Ce fruit du potager est protégé par une clause juridique méconnue : l'erreur que font 99 % des jardiniers

Publié le Par
Ce fruit du potager est protégé par une clause juridique méconnue : l’erreur que font 99 % des jardiniers © Reworld Media

Dans votre potager, une simple tomate cerise peut cacher un véritable contrat entre vous et le semencier. Hybride F1, COV, revente de plants : jusqu’où pouvez-vous aller sans enfreindre la loi ?

Au premier regard, une tomate cerise croquée au jardin semble le symbole absolu de liberté : on sème, on récolte, on partage. Pourtant, derrière ce petit fruit rouge, une partie de ce que vous faites spontanément peut entrer dans un cadre juridique très précis.

Beaucoup de sachets de graines vendus en jardinerie cachent, en tout petit, une mention qui change tout : hybride F1, numéro de COV, variété protégée. Or nous avons tous déjà donné des graines, préparé quelques plants pour un vide‑grenier ou un marché de village…

En droit, votre tomate est déjà un fruit… et ce n’est qu’un début

En droit civil, tout ce que votre terrain produit régulièrement sans l’abîmer est un « fruit » : les loyers d’une maison, mais aussi les tomates de votre potager, qui reviennent chaque été. Votre jardin reste intact, mais il vous procure un revenu en nature, délicieux et renouvelable.

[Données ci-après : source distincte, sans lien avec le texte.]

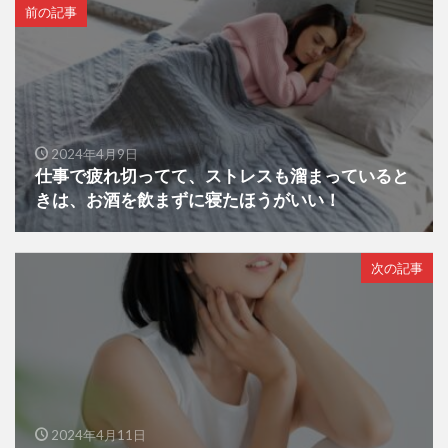
前の記事
2024年4月9日
仕事で疲れ切ってて、ストレスも溜まっていると
きは、お酒を飲まずに寝たほうがいい！
次の記事
2024年4月11日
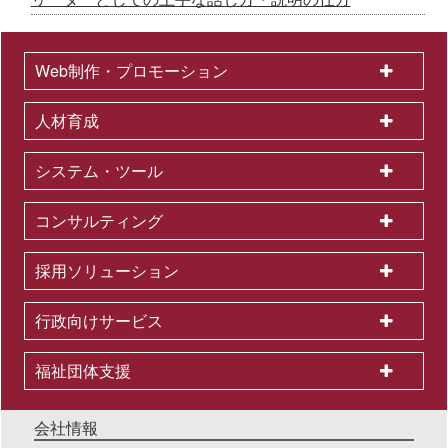
Web制作・プロモーション
人材育成
システム・ツール
コンサルティング
採用ソリューション
行政向けサービス
福祉団体支援
会社情報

Mais certaines variétés modernes de tomate, souvent notées F1 ou couvertes par un certificat d’obtention végétale (COV), sont elles‑mêmes protégées comme une création. Vous achetez alors surtout un droit d’usage : cultiver et manger les fruits, pas forcément multiplier ni revendre librement graines et plants.

Ressemer, échanger, revendre : les gestes du quotidien qui peuvent coincer

Hybrides F1 et tomates sous COV promettent rendement, calibre parfait, résistance aux maladies. C’est le cas de variétés comme Maestria F1 ou Cauralina F1. Rien d’illégal à les cultiver pour soi ; en revanche, récupérer les graines d’une belle tomate pour revendre des plants a été beaucoup plus encadré.

Nous avons tous déjà troqué un sachet de graines entre voisins. Là où cela devient risqué, c’est lorsqu’on produit et commercialise des semences ou des plants d’une variété protégée, même en petite quantité. Le titulaire du COV garde un droit exclusif sur cette multiplication pendant environ 25 à 30 ans. En revanche, vendre vos tomates pour les manger reste permis si les semences ont été achetées et utilisées légalement.

✨ L’astuce validée par la rédaction
Efficacité
9/10
Sérénité juridique
Élevée

🔍 Pourquoi ça fonctionne ?

En vérifiant F1 ou COV sur le sachet, vous savez aussitôt si vos plants peuvent être revendus ou seulement cultivés pour vous.

💡

Le petit plus : Privilégier des variétés anciennes reproductibles vous permet ensuite de garder vos graines, de les partager et d’en faire quelques plants à vendre.

🚫 À NE JAMAIS FAIRE : Penser que tout ce qui pousse chez vous est forcément libre de droits, surtout lorsqu’il s’agit de variétés récentes très diffusées.

Le plan B serein : miser sur les variétés anciennes et libres

Pour jardiner l’esprit léger, le plus simple est de choisir des variétés anciennes et dites reproductibles : Cœur de bœuf, Marmande, Noire de Crimée, Rose de Berne, Green Zebra… Celles‑ci ne sont pas sous COV ; vous pouvez garder vos graines, les échanger, voire vendre quelques plants occasionnellement.

D’ailleurs, ces graines se trouvent facilement : bourses aux graines de votre commune, associations locales, artisans semenciers ou réseaux comme le Réseau Semences Paysannes. Petit bonus : ce choix nourrit la biodiversité du potager et réduit votre dépendance aux sachets hybrides de la grande distribution.

En bref

  • 🌱 Entre hybrides F1, certificat d’obtention végétale et tomates de jardin, les jardiniers amateurs ignorent souvent les limites légales autour de la revente de plants.
  • 🍅 Sont expliquées règles pour ressemer, échanger ou vendre graines et plants de tomates selon que la variété soit ancienne, non protégée ou sous COV.
  • 📦 Un mémo malin et le réflexe de retourner le sachet de graines montrent comment jardiner sereinement en évitant le piège juridique que cachent tomates.